◆ **Activity**:
Pull out every line in the data below that contains the string "Frases". Case matters.

<<<<

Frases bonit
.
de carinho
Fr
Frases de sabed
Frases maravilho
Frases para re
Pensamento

>>>>
<<<<

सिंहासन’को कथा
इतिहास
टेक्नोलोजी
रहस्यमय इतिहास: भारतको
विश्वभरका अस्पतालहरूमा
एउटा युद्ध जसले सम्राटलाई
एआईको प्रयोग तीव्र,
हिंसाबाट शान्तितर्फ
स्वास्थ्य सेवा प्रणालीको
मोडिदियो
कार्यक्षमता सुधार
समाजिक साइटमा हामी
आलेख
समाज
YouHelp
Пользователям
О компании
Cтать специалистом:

>>>>

◆ **Task result**:
Frases bonit
Frases de sabed
Frases maravilho
Frases para re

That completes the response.